Introduction
Recall the stack data structure which you probably learned about in CS 240. Stacks support LIFO (last in, first out) operations via push and pop operations. Amortized analysis provides insight into the most efficient ways to do certain expensive manipulations, and specifies when we can spread their cost over a set of operations. For example, if we are using a dynamic array to store data, and we need to expand it when it gets full or shrink it when parts of it are not in use, when and how much should we grow or shrink the array? Amortized analysis answers these questions.

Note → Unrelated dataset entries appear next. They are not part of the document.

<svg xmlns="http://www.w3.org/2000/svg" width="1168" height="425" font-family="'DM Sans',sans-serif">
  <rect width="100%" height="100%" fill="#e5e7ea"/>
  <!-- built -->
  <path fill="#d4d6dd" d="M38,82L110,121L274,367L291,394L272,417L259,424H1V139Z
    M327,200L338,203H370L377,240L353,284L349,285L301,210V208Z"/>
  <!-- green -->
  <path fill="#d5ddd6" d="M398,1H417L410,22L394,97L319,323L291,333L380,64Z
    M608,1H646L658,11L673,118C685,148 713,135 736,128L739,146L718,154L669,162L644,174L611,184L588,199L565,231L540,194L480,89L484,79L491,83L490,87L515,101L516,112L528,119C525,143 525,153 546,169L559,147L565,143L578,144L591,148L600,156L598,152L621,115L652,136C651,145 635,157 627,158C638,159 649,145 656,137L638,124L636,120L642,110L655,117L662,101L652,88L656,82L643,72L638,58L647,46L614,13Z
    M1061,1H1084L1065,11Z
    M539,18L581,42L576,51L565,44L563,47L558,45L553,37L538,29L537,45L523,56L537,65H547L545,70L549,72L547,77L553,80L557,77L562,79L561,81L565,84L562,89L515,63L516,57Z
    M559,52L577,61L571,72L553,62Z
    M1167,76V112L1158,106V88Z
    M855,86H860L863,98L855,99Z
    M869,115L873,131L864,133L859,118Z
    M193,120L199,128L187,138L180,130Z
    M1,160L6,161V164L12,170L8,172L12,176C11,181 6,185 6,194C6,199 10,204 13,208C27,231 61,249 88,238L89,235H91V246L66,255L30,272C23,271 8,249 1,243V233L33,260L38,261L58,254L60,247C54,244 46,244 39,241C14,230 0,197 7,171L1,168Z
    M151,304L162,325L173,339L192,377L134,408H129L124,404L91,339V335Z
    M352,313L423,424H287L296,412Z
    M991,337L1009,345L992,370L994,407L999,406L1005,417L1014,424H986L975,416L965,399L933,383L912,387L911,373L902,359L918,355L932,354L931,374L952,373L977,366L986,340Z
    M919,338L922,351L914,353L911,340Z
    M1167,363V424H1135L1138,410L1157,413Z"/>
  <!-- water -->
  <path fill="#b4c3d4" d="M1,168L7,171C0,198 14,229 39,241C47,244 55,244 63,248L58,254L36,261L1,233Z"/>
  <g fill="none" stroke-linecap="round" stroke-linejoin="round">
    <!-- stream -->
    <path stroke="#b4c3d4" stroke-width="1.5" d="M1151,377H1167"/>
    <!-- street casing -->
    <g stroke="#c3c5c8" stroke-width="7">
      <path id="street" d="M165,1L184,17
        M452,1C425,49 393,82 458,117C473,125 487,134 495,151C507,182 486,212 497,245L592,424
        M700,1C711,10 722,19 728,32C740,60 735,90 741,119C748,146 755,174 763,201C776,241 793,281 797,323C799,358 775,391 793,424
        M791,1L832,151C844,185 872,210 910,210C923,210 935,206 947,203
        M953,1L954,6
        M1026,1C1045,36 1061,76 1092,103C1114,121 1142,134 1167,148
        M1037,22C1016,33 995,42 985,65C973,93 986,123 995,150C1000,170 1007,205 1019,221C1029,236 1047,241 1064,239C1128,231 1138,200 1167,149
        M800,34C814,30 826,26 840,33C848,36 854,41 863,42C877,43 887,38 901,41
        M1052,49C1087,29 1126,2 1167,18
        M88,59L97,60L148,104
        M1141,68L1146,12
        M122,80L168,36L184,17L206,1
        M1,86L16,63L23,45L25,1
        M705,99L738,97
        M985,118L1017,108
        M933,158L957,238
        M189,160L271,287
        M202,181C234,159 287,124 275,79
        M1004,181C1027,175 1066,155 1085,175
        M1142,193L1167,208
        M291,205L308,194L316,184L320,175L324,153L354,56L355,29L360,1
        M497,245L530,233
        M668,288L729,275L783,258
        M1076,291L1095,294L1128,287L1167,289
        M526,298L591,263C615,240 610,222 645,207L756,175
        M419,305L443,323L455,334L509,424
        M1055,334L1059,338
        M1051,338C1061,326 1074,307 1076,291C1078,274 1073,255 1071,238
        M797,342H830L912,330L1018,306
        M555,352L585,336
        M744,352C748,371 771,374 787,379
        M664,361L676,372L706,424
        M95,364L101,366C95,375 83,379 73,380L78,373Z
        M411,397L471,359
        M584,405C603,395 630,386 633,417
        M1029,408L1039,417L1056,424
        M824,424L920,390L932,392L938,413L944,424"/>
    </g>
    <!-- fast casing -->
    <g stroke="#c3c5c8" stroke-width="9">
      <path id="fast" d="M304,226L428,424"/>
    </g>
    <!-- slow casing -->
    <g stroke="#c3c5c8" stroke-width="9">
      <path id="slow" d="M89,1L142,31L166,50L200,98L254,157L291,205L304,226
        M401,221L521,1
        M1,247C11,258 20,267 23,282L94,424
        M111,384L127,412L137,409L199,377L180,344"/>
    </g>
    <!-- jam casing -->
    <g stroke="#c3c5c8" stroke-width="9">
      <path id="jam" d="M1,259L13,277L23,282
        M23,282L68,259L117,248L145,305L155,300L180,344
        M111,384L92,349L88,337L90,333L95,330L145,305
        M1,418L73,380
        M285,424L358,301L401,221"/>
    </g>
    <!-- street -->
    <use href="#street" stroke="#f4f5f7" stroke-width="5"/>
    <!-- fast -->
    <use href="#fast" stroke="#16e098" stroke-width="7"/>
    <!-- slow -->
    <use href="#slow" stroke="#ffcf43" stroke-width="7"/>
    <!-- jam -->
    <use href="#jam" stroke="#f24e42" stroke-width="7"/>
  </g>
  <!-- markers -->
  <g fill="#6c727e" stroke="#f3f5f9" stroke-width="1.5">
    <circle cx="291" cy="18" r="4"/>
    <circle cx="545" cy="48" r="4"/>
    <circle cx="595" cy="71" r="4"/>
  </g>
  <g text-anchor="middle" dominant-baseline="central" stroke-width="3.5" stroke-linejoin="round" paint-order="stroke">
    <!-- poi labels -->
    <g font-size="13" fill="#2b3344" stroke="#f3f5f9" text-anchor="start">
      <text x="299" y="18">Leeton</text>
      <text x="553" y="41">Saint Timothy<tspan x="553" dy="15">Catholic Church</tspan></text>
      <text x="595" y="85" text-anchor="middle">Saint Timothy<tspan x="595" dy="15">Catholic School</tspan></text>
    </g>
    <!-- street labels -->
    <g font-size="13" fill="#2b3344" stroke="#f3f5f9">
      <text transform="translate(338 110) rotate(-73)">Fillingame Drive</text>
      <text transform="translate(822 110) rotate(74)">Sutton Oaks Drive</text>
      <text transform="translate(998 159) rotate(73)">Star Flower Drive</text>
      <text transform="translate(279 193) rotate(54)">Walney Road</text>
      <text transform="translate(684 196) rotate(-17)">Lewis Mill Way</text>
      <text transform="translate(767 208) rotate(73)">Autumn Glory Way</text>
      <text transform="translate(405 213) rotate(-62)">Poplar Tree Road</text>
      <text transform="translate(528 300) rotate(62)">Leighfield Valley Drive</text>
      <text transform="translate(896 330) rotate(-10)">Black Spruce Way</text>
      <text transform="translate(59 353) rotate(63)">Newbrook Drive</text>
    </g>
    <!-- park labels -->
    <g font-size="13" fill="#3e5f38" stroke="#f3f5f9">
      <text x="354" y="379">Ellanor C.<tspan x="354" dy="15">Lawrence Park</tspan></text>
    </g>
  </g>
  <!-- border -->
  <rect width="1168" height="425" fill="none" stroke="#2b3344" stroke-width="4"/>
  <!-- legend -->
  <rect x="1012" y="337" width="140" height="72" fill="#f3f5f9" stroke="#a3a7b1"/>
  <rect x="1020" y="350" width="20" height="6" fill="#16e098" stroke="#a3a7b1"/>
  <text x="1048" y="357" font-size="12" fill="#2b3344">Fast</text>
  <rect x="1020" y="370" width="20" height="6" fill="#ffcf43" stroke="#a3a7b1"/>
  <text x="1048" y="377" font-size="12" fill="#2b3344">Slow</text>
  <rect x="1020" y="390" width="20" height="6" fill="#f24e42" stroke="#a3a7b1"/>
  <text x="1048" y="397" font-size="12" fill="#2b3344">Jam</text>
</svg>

In this assignment you will implement a data structure that grows or shrinks at times and in amounts based on amortized analysis. In particular, suppose we need two stacks that are related in such a way that usually one is large when the other is small. To make the most efficient use of space, we can have an array/list in which we store both of them, with each having its bottom at one end of the array/list. In this way, the stacks grow toward one another, sharing the space in the array/list.

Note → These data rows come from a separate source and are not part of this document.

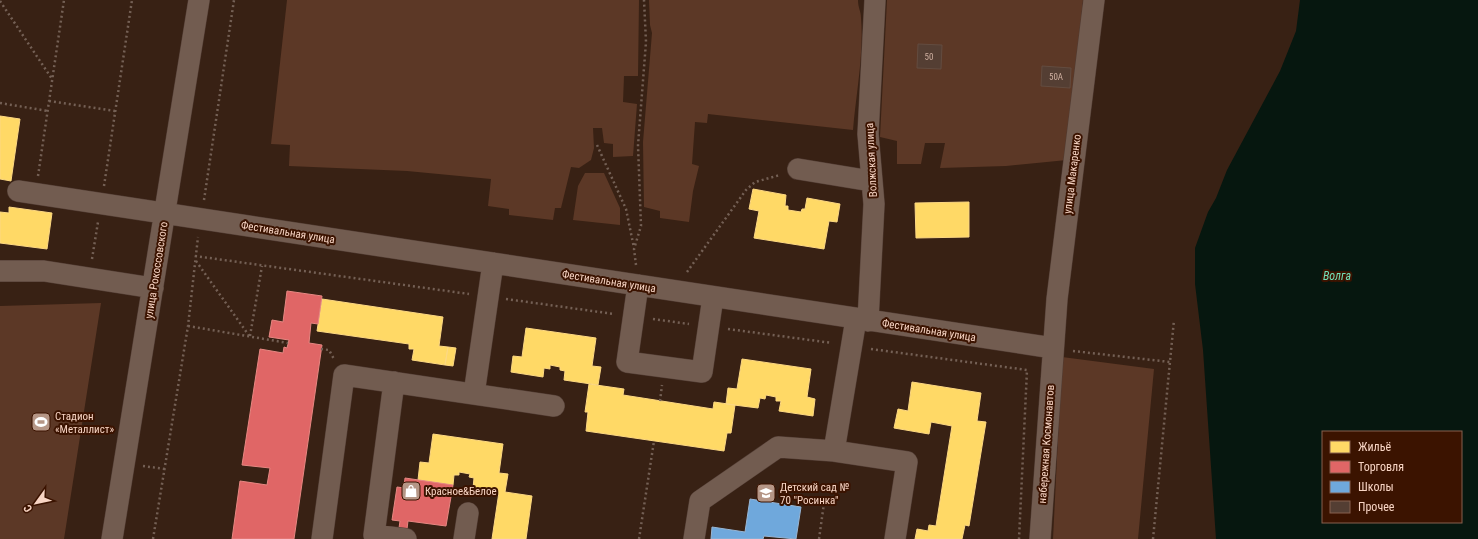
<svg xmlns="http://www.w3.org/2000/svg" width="1478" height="539" font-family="'Roboto Condensed',sans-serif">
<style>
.green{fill:#5c3826}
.water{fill:#06170f;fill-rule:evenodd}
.homes{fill:#ffd966;stroke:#fdd882}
.shops{fill:#e06666;stroke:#e78782}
.schools{fill:#6fa8dc;stroke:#98b6d5}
.building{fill:#543e33;stroke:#634c40}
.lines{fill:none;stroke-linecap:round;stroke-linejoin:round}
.minor-casing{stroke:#523d34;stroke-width:22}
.path{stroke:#746055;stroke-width:2.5;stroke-dasharray:2 3;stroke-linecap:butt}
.minor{stroke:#725c50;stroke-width:21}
.labels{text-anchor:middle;stroke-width:4;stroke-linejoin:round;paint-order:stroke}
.number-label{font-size:9px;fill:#cfafa0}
.street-label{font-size:11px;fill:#f8d5c4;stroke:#3b1300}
.poi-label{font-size:11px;fill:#f8d5c4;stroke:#3b1300;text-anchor:start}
.water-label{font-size:12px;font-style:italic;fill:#71dfb7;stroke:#3b1300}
</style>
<rect width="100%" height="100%" fill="#382114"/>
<path class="green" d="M287 0H639L638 76H624L623 102 637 104 633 156 613 157V144L604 143 602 128H593L594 148 591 160 579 168 571 167 561 208H555L553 220 509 215V209L488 206 491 179 407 171 289 166 290 145 271 144Z
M649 0H858C858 8 861 11 861 18 864 54 856 94 853 130L708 114 707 123 695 122 692 164 699 166 693 191 689 222 660 218V211L644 207 643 142 652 33 650 25Z
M887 0H1083L1067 160 1006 166 940 168 945 143H925L921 164H897V141L880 137Z
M585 173H604L620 208V225L573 220 578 186Z
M101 303 64 539H0V306Z
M1062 357 1154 369 1138 539H1053Z"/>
<path class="water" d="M1300 0H1478V539H1216L1203 350 1195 284V248L1208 212 1216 198 1227 170 1280 71 1296 31ZM1323 432H1461V522H1323Z"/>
<path class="homes" d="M0 116 20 119 11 181 0 179Z
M753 189 786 195 785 206H788V210L801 212 802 209H805L807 198 840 204 837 222 829 221 824 249 754 238 759 211 749 209Z
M969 202V237L916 238 915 203Z
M9 207 52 213 47 249 0 243V212L9 213Z
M322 299 443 317 439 346 448 347 445 365 412 360 414 349H409V344L317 331Z
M526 328 596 338 592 366 601 367 598 385 564 380 565 371 560 370V367L550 365V369L544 368 543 377 511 372 513 356 522 357Z
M448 347 456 348 453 366 445 365Z
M742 359 811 369 807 397 815 399 813 416 779 411 781 401H776V397L766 395 765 399 760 398 758 408 726 404 728 388 737 389Z
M912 382 981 393 977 421 986 422 969 526 965 525 962 539H915L917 529 928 531 929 525 936 526 952 426 931 422 929 434 894 428 898 409 908 411Z
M589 384 624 389 623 395 713 409 714 402 735 405 731 433H727L724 451 586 431 588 412H585Z
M433 434 503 444 499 473 508 474 505 492 532 496 526 539H492L499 492 473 488 474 478 469 477 470 474 459 472V475H454L453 485 418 480 420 462 429 463Z"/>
<path class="shops" d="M287 291 322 296 318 324 311 323 309 343 322 345 294 539H232L240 481 267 485 270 468 242 465 260 349 283 353 284 347 287 348 289 340 269 337 272 320 283 322Z
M405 478 453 485 446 526 408 521 407 529 399 528 400 521 392 520 397 487 404 488Z"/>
<path class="schools" d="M750 499 801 507 796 539 764 536 763 539H711L712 527 745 532Z"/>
<path class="building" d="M918 44 942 45 941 69 917 68Z
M1042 66 1071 68 1070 88 1041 86Z"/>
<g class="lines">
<defs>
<path id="minor" d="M798 169 871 181
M18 191 1053 348
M0 271H44L153 288
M638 285 627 362 702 372 713 297
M868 321 874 204 868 134 875 0
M394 382 374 535 406 539
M474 394 493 263
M834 451 856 319
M112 539 199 0
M322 539 344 375 554 406
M464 539 468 513
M694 539 700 501 778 447 834 451 907 462 895 539
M1040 539 1057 299 1094 0"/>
</defs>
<use href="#minor" class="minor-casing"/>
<path class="path" d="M0 1 52 79
M49 101 115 111
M0 103 48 111
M597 145 626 209 634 248
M38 176 64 0
M104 186 132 0
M204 200 234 0
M195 256 469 294
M92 259 98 222
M196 261 250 337
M636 265 634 249 641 226 638 145 646 42 644 0
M687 272 746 190 755 182 780 175
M506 299 614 314
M653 319 689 324
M188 326 288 343
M728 329 832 343
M250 336 262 266
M321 349 329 350 334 359
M871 349 1027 370 1019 539
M1073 351 1170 362
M660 401 662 385
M143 466 165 469
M153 539 188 326 198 237
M639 539 654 441
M819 539 825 496
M1153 539 1174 320"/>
<use href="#minor" class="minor"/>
</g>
<defs>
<symbol id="stadium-square" viewBox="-11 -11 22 22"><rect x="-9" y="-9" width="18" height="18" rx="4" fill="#b59686" stroke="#3b1300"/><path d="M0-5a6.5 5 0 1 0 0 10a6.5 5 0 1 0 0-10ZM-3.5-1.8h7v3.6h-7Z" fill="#fff"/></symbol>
<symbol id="shop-square" viewBox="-11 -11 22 22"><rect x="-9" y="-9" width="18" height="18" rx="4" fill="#b59686" stroke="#3b1300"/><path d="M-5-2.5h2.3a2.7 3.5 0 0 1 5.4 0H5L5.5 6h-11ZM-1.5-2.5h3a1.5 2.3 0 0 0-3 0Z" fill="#fff"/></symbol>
<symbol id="school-square" viewBox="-11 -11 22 22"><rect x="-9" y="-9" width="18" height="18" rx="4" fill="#b59686" stroke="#3b1300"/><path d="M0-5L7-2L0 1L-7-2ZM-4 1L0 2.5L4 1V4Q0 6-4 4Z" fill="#fff"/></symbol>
</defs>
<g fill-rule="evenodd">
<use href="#stadium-square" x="30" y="411" width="22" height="22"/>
<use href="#shop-square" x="400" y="480" width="22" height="22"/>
<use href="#school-square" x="755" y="482" width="22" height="22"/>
</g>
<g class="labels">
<g class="number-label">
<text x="929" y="60">50</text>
<text x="1056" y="80">50А</text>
</g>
<g class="street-label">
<text transform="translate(871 160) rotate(-93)" y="4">Волжская улица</text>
<text transform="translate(1072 174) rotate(-83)" y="4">улица Макаренко</text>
<text transform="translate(288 232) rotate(9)" y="4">Фестивальная улица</text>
<text transform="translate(156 270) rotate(-81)" y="4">улица Рокоссовского</text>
<text transform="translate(609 281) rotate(9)" y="4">Фестивальная улица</text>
<text transform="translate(929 330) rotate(9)" y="4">Фестивальная улица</text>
<text transform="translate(1046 444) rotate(-86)" y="4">набережная Космонавтов</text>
</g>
<g class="poi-label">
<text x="55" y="420">Стадион<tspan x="55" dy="13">«Металлист»</tspan></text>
<text x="780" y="491">Детский сад №<tspan x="780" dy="13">70 "Росинка"</tspan></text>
<text x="425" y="495">Красное&amp;Белое</text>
</g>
<g class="water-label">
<text x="1337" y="280">Волга</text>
</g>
</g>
<rect x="1322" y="431" width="140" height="92" fill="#3b1300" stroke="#87614e"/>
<rect x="1330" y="441" width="20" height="12" fill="#ffd966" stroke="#87614e"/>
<text x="1358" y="451" font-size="12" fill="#f8d5c4">Жильё</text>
<rect x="1330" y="461" width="20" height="12" fill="#e06666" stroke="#87614e"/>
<text x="1358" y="471" font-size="12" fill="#f8d5c4">Торговля</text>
<rect x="1330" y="481" width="20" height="12" fill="#6fa8dc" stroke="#87614e"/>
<text x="1358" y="491" font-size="12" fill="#f8d5c4">Школы</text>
<rect x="1330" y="501" width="20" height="12" fill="#543e33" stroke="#87614e"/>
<text x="1358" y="511" font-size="12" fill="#f8d5c4">Прочее</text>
<g transform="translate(36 503) rotate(237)" stroke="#3b1300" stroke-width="3" paint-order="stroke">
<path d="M0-3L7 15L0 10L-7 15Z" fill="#f8d5c4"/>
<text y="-6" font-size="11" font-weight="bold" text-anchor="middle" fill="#f8d5c4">С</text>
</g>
</svg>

Of course, it might happen that the stacks grow together to the point that they use up all the space in the array/list. In this case, we need to expand the array. How much? If we were to expand the array by just one slot (the minimum necessary), then a sequence of push operations on a full array would incur copying all the elements in the full array into a new array, as well as the single copy operation needed to add the new value to a stack. In this case, each push operation when the underlying array is full would each require O(n) data copy operations, where n is the size of the array, which is rather expensive.
However, if we increase the size of the array by a factor of k, so that an array of size n is replaced by an array of size kn, then there will be n + 1 data copy operations when the array grows (n to copy the existing data and 1 more for the new element), followed (in the worst case) by (k −1)n operations for all the (k −1)n pushes that can be done before the array becomes full again. The average cost of a push between expansions is therefore $$((n + 1) + (k −1)n)/(k −1)n = (kn + 1)/(kn −n) \in \mathcal{O}(1)$$. So it is more efficient to expand the array by a constant factor k. What should k be? The bigger k is, the lower the amortized cost, but we are also trying to save space. Generally a factor of 2 is used. So we double the size of the array when it is expanded. A similar analysis shows that if we want to minimize space usage without incurring excessive costs when shrinking the array, we should shrink the array when the it gets to be half full.